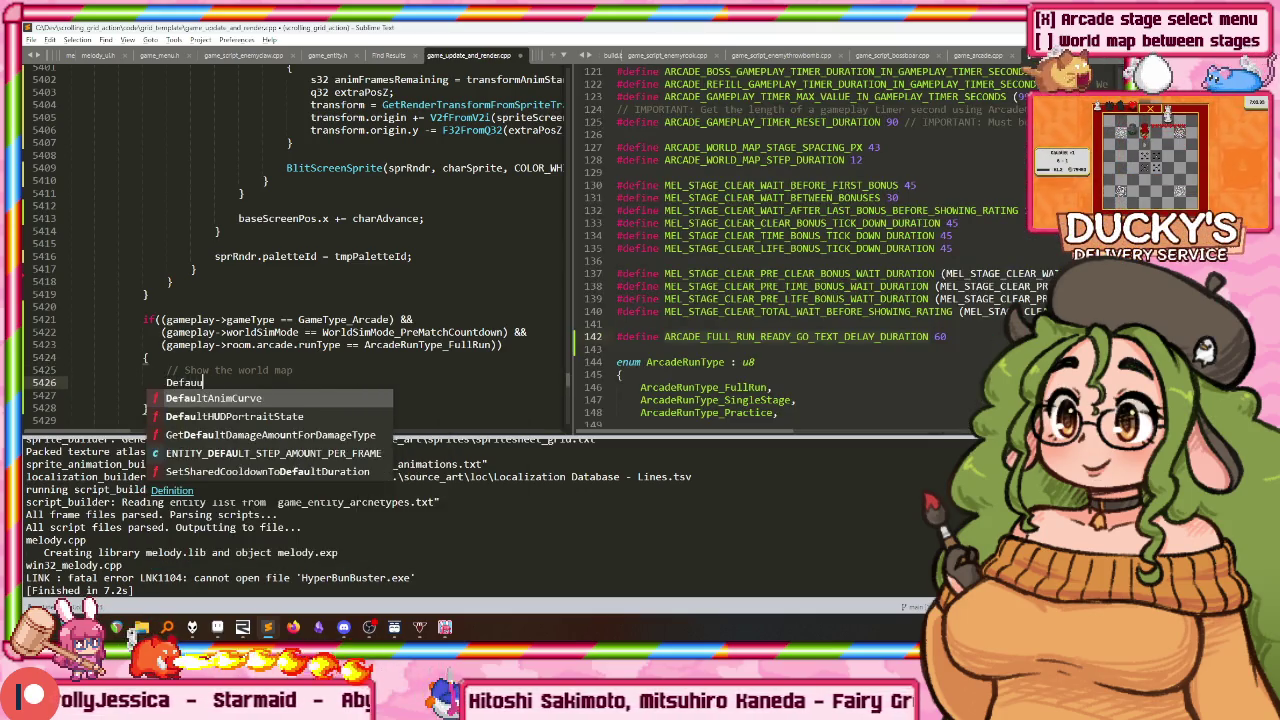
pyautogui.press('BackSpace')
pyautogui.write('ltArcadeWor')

---

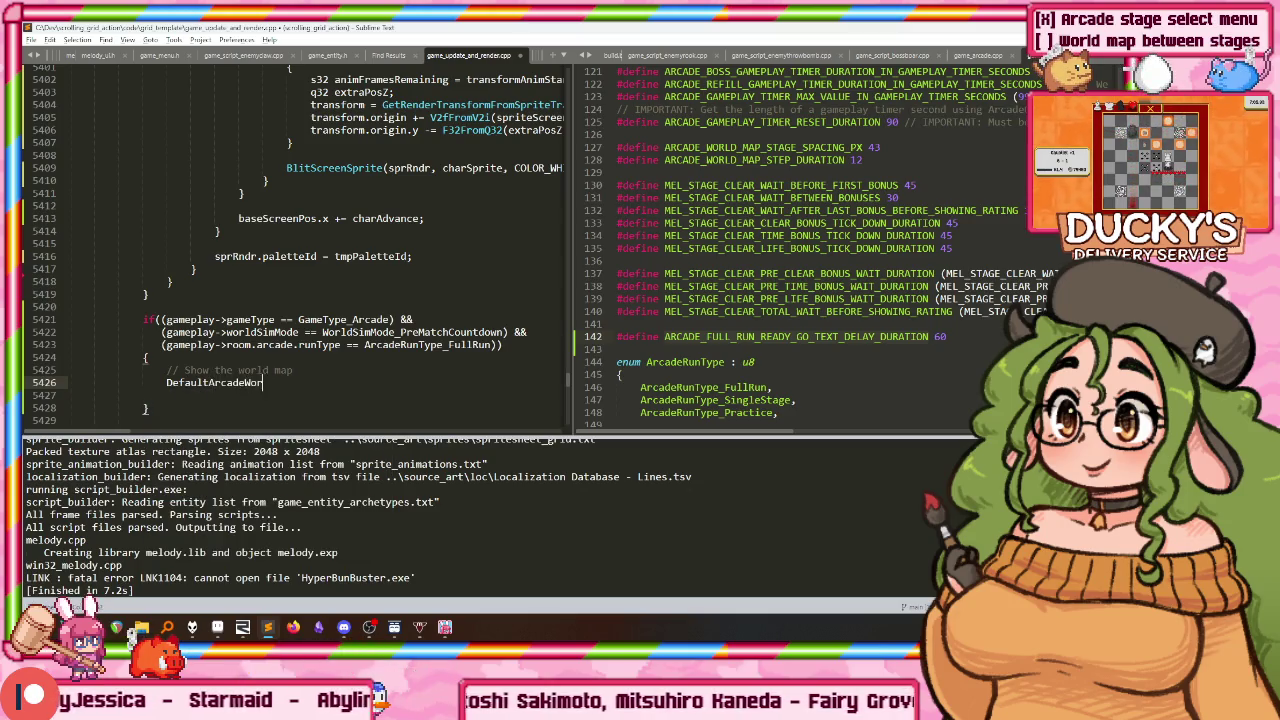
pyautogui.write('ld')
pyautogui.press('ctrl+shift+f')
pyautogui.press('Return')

▶ **What you are asked to do**
Show all lines from the records above where the word "write" occurs.

▶ **Finished exercise**
pyautogui.write('ltArcadeWor')
pyautogui.write('ld')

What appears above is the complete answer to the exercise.